Лешка встал, подошел поближе и посмотрел на него. Энди лежал, подсунув под голову ладошки, совершенно тихо, так что Лешка не расслышал дыхания.
Его лицо, белое, с чуть заметным зеленоватым оттенком, с глубокими тенями и скульптурной точностью черт было так отрешенно, восхитительно, чудовищно спокойно, что по Лешкиной спине пробежала ледяная струйка.
Лешка протянул руку и дотронулся до белой щеки. Холод пронзил его насквозь, от кончиков пальцев до костей, холод и ужас — щека Энди была холодна и тверда, как полированный мрамор. И ресницы не дрогнули, и вообще не было ни малейшего живого движения. Лешка, цепенея, провел пальцами от щеки к шее и еще до того, как дотянулся до места, где у живых людей под кожей движется кровь, понял — пытаться нащупать пульс статуи бесполезно.

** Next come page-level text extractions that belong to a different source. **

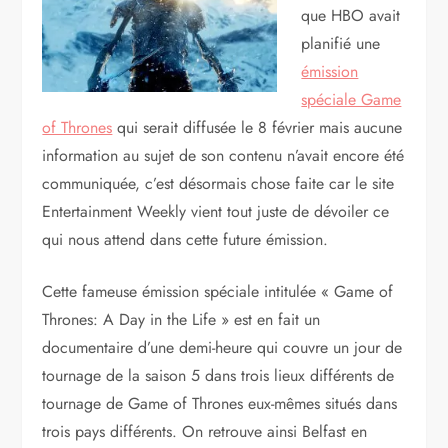
que HBO avait
planifié une
émission
spéciale Game
of Thrones
qui serait diffusée le 8 février mais aucune
information au sujet de son contenu n’avait encore été
communiquée, c’est désormais chose faite car le site
Entertainment Weekly vient tout juste de dévoiler ce
qui nous attend dans cette future émission.
Cette fameuse émission spéciale intitulée « Game of
Thrones: A Day in the Life » est en fait un
documentaire d’une demi-heure qui couvre un jour de
tournage de la saison 5 dans trois lieux différents de
tournage de Game of Thrones eux-mêmes situés dans
trois pays différents. On retrouve ainsi Belfast en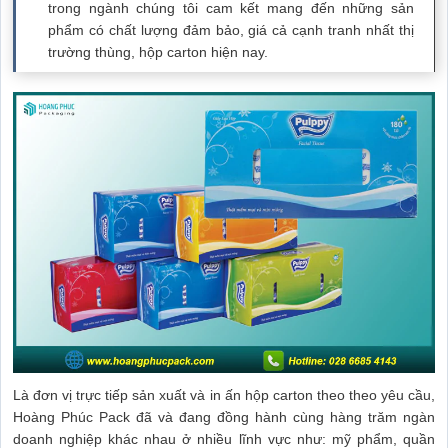
trong ngành chúng tôi cam kết mang đến những sản
phẩm có chất lượng đảm bảo, giá cả cạnh tranh nhất thị
trường thùng, hộp carton hiện nay.
Là đơn vị trực tiếp sản xuất và in ấn hộp carton theo theo yêu cầu,
Hoàng Phúc Pack đã và đang đồng hành cùng hàng trăm ngàn
doanh nghiệp khác nhau ở nhiều lĩnh vực như: mỹ phẩm, quần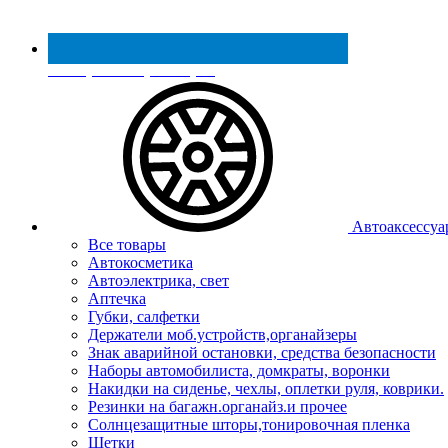
Реестр МинПромТорга
Автоаксессуа
Все товары
Автокосметика
Автоэлектрика, свет
Аптечка
Губки, салфетки
Держатели моб.устройств,органайзеры
Знак аварийной остановки, средства безопасности
Наборы автомобилиста, домкраты, воронки
Накидки на сиденье, чехлы, оплетки руля, коврики.
Резинки на багажн.органайз.и прочее
Солнцезащитные шторы,тонировочная пленка
Щетки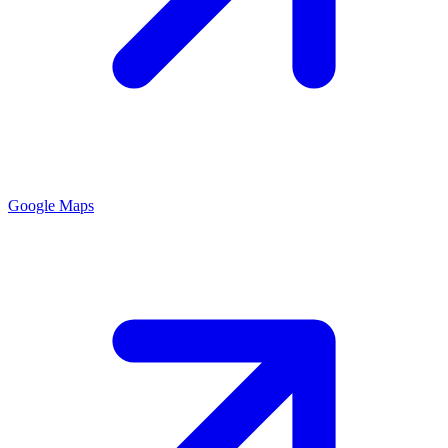
Google Maps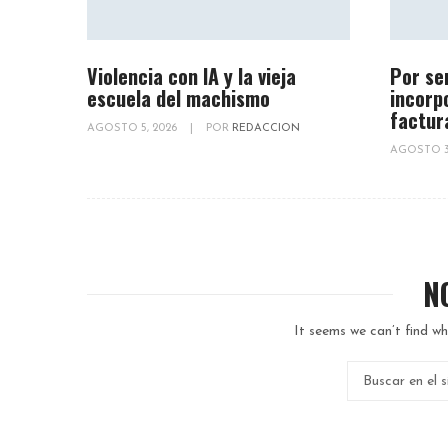
Violencia con IA y la vieja
Por se
escuela del machismo
incorp
factur
AGOSTO 5, 2026
|
POR
REDACCION
AGOSTO 3
N
It seems we can’t find wh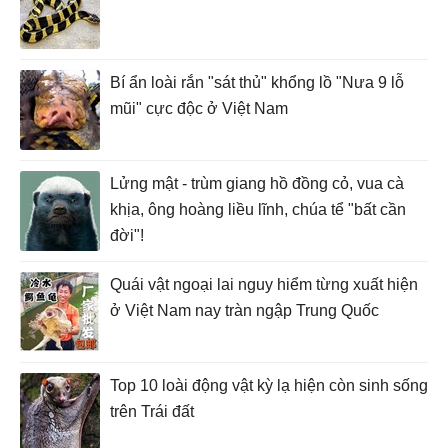
Bí ẩn loài rắn "sát thủ" khổng lồ "Nưa 9 lỗ
mũi" cực độc ở Việt Nam
Lửng mật - trùm giang hồ đồng cỏ, vua cà
khịa, ông hoàng liều lĩnh, chúa tể "bất cần
đời"!
Quái vật ngoại lai nguy hiểm từng xuất hiện
ở Việt Nam nay tràn ngập Trung Quốc
Top 10 loài động vật kỳ lạ hiện còn sinh sống
trên Trái đất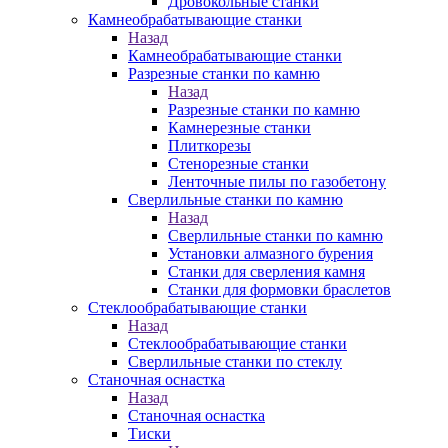
Дровокольные станки
Камнеобрабатывающие станки
Назад
Камнеобрабатывающие станки
Разрезные станки по камню
Назад
Разрезные станки по камню
Камнерезные станки
Плиткорезы
Стенорезные станки
Ленточные пилы по газобетону
Сверлильные станки по камню
Назад
Сверлильные станки по камню
Установки алмазного бурения
Станки для сверления камня
Станки для формовки браслетов
Стеклообрабатывающие станки
Назад
Стеклообрабатывающие станки
Сверлильные станки по стеклу
Станочная оснастка
Назад
Станочная оснастка
Тиски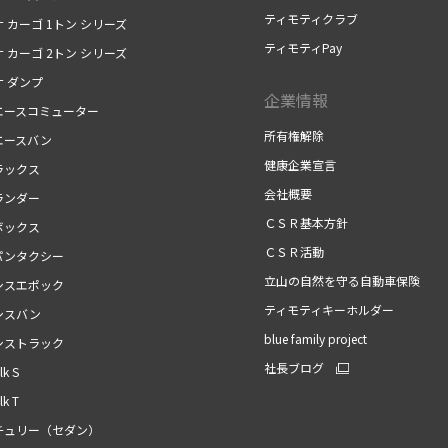
ティモティクラブ
 カーゴ 1トン シリーズ
ティモティPay
 カーゴ 2トン シリーズ
ナ ダンプ
企業情報
エースコミューター
所有権解除
エースバン
健康企業宣言
ラックス
会社概要
ランダー
ＣＳＲ基本方針
ボックス
ＣＳＲ活動
パンタクシー
立山の自然を守る自動車保険
シスエポック
ティモティキーホルダー
シスバン
blue family project
シストラック
社長ブログ
k S
k T
チュリー（セダン）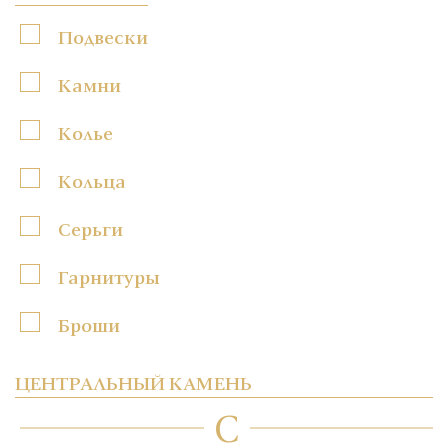
Подвески
Камни
Колье
Кольца
Серьги
Гарнитуры
Броши
ЦЕНТРАЛЬНЫЙ КАМЕНЬ
C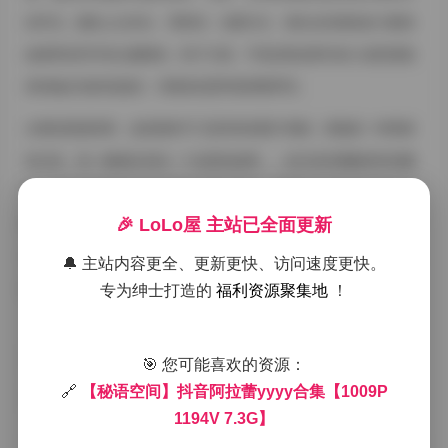
衫常见，颜色上以米白、薄荷绿、淡紫为主，偶尔会有撞色的小配饰
如细带或耳环来点缀整体。鞋子方面，平底凉鞋或简约的小皮鞋更能
保持她步伐的轻盈感，与整体的柔和基调相呼应。
从整体观感来看，这套素材不只是简单的图片堆砌，更像是一种情绪
的记录。每一帧都在讲述一个短暂的故事——也许是清晨醒来时的懒
散，也许是傍晚独自坐在窗边发呆的宁静。视频部分则将这些静止的
瞬间串联成流动的节奏，慢速的推拉镜头让观众能够感受到光线的变
🎉 LoLo屋 主站已全面更新
化与她呼吸的韵律。无论是单独欣赏还是作为创作素材，这套合集都
🔔 主站内容更全、更新更快、访问速度更快。
提供了相当丰富的视觉细节与情感空间，值得细细品味。
专为绅士打造的
福利资源聚集地
！
丝袜
抖音
极品
秘语空间
美腿
🎯 您可能喜欢的资源：
🔗
【秘语空间】抖音阿拉蕾yyyy合集【1009P
蜜桃臀
高颜值
黄金专区
1194V 7.3G】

Его маленький товарищ скоропостижно и непонятно умер этой ночью, когда Лешка спал. Умер — и его труп застыл и окоченел. И от трупа веяло холодом и пахло морозом. И к запаху злой зимы примешивался тот самый тонкий, нежный, церковный аромат. Ладан. Весь гараж благоухал ладаном. Лешка встал на ноги. Огляделся, потерянно, бесцельно, в каком-то нелепом ступоре. Твою мать, как же так? Господи, как же… почему… Что же делать-то теперь? Бл… жизнь сволочная.
В фокус попалась бутылка сладкого пойла. Пил эту дрянь, которую неизвестно где взял? Отравился? Твою мать, беда-то какая. Может, еще… Да нет, явно все уже. Конец. Что ж теперь делать-то с ним?